Out of boredom, I decided to take a look at spike’s source code. After browsing through many tutorials, none provided a straightforward way to install spike and its related toolchain. So, I took matters into my own hands and dove into the repositories’ READMEs. Generally, installation is smooth, but there was a minor gotcha I encountered—here’s a note for reference.

Installing the Toolchain (riscv-gnu-toolchain)

The RISC-V toolchain includes gcc, gdb, objdump/copy utilities, and related standard library implementations. It’s recommended to install this first.

Repository URL: https://github.com/riscv-collab/riscv-gnu-toolchain

When cloning, it’s advisable to add the --depth=1 flag to reduce clone size. This applies similarly to subsequent repositories you clone.

Dependencies are listed in the Prerequisites section of the README. For Debian systems, install them via:

sudo apt install autoconf automake autotools-dev curl python3 libmpc-dev libmpfr-dev libgmp-dev gawk build-essential bison flex texinfo gperf libtool patchutils bc zlib1g-dev libexpat-dev ninja-build

After cloning, follow the Installation (Newlib) section in the toolchain repo to build. However, there’s a catch:

The gcc compiled this way cannot compile riscv-pk; it reports an error about the zifencei extension being required. Presumably, the default compile settings do not enable the zifencei extension (the FENCE.I instruction).

A working configure command is:

./configure --prefix=/opt/riscv --with-arch=rv64gc
make

It’s recommended to create a riscv directory under /opt first and ensure it is owned by your user. If not, change ownership accordingly:

sudo chown 1000:1000 /opt/riscv

(Here, it’s assumed your user’s uid and gid are both 1000; you can check via the id command.)

Once installed, add /opt/riscv/bin to your PATH (a quick web search or ChatGPT can help with this). Subsequent tools will also be installed under /opt/riscv. After completion, the command riscv64-unknown-elf-gcc should be available.

Installing the Emulator (spike)

Repository URL: https://github.com/riscv-software-src/riscv-isa-sim

Clone the repo, then follow the Build Steps section in the README. No pitfalls here. Current installation commands:

$ sudo apt install device-tree-compiler
$ mkdir build
$ cd build
$ ../configure --prefix=/opt/riscv
$ make
$ make install

After installation, the spike command should be ready to use.

Installing the Proxy Kernel (riscv-pk)

Repository URL: https://github.com/riscv-software-src/riscv-pk

The Proxy Kernel (pk) directly runs statically linked user-mode RISC-V programs. This is handy for testing, as running a full OS just for verification can be overkill.

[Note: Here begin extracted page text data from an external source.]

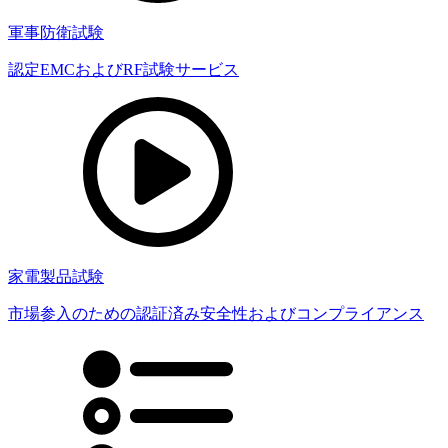
軍事防衛試験
認定EMCおよびRF試験サービス
家電製品試験
市場参入のための認証済み安全性およびコンプライアンス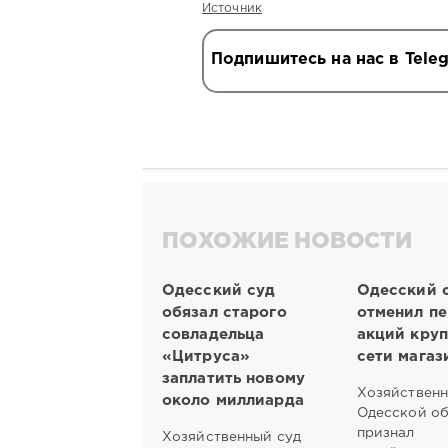
Источник
Подпишитесь на нас в Tele
ПОХОЖИЕ НОВОСТИ
Одесский суд
Одесский 
обязал старого
отменил п
совладельца
акций кру
«Цитруса»
сети магаз
заплатить новому
Хозяйственн
около миллиарда
Одесской о
признал
Хозяйственный суд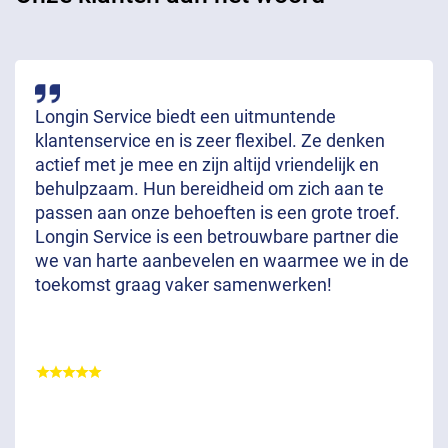
Longin Service biedt een uitmuntende
klantenservice en is zeer flexibel. Ze denken
actief met je mee en zijn altijd vriendelijk en
behulpzaam. Hun bereidheid om zich aan te
passen aan onze behoeften is een grote troef.
Longin Service is een betrouwbare partner die
we van harte aanbevelen en waarmee we in de
toekomst graag vaker samenwerken!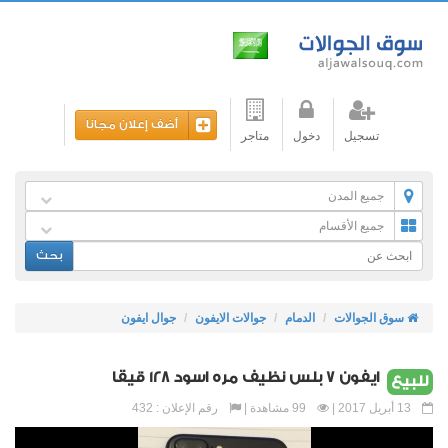
أضف إعلان مجانا
تسجيل
دخول
متاجر
جميع المدن
جميع الأقسام
بحث
سوق الجوالات
الدمام
جوالات الايفون
جوال ايفون
ايفون 7 بلس نظيف مره اسود 128 قيقا
للبيع
13 أبريل 2017 |
99 مشاهدة |
رقم الإعلان : 432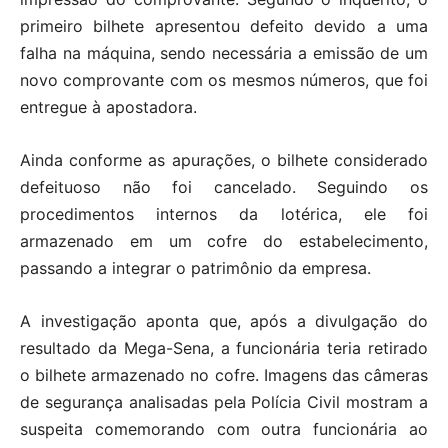
primeiro bilhete apresentou defeito devido a uma
falha na máquina, sendo necessária a emissão de um
novo comprovante com os mesmos números, que foi
entregue à apostadora.
Ainda conforme as apurações, o bilhete considerado
defeituoso não foi cancelado. Seguindo os
procedimentos internos da lotérica, ele foi
armazenado em um cofre do estabelecimento,
passando a integrar o patrimônio da empresa.
A investigação aponta que, após a divulgação do
resultado da Mega-Sena, a funcionária teria retirado
o bilhete armazenado no cofre. Imagens das câmeras
de segurança analisadas pela Polícia Civil mostram a
suspeita comemorando com outra funcionária ao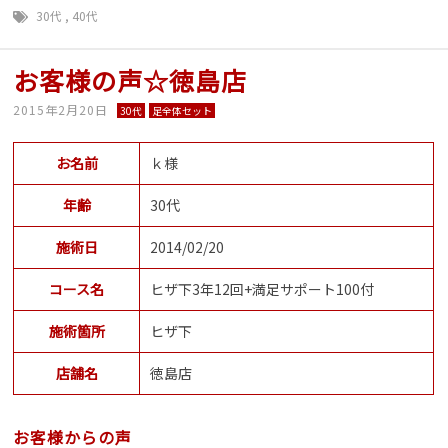
30代
,
40代
お客様の声☆徳島店
2015年2月20日
30代
足全体セット
お名前
ｋ様
年齢
30代
施術日
2014/02/20
コース名
ヒザ下3年12回+満足サポート100付
施術箇所
ヒザ下
店舗名
徳島店
お客様からの声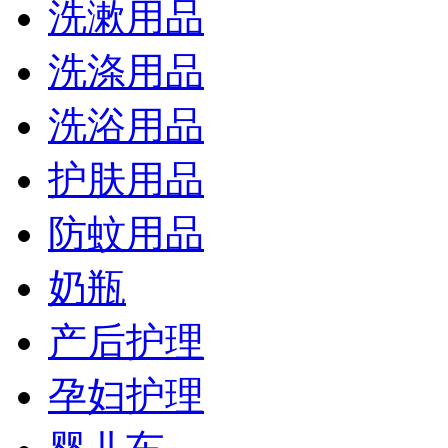
洗漱用品
洗涤用品
洗浴用品
护肤用品
防蚊用品
奶瓶
产后护理
孕妇护理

Clone the repo and follow the README’s Build Steps. The only caveat is the FENCE.I instruction mentioned in the toolchain section. Typical installation commands are:

$ mkdir build
$ cd build
$ ../configure --prefix=/opt/riscv --host=riscv64-unknown-elf
$ make
$ make install

Verification

I tested using the example from spike. Create a hello.c file with the following content:

#include <stdio.h>

void main()
{
    const char *s = "Hello.\n";
    while (*s) putchar(*s++);
    while(1);
}

Compile it with:

$ riscv64-unknown-elf-gcc -o hello hello.c

Run it through spike:

spike pk hello

You should see “Hello.” output to the terminal. Pressing Ctrl+C multiple times will exit.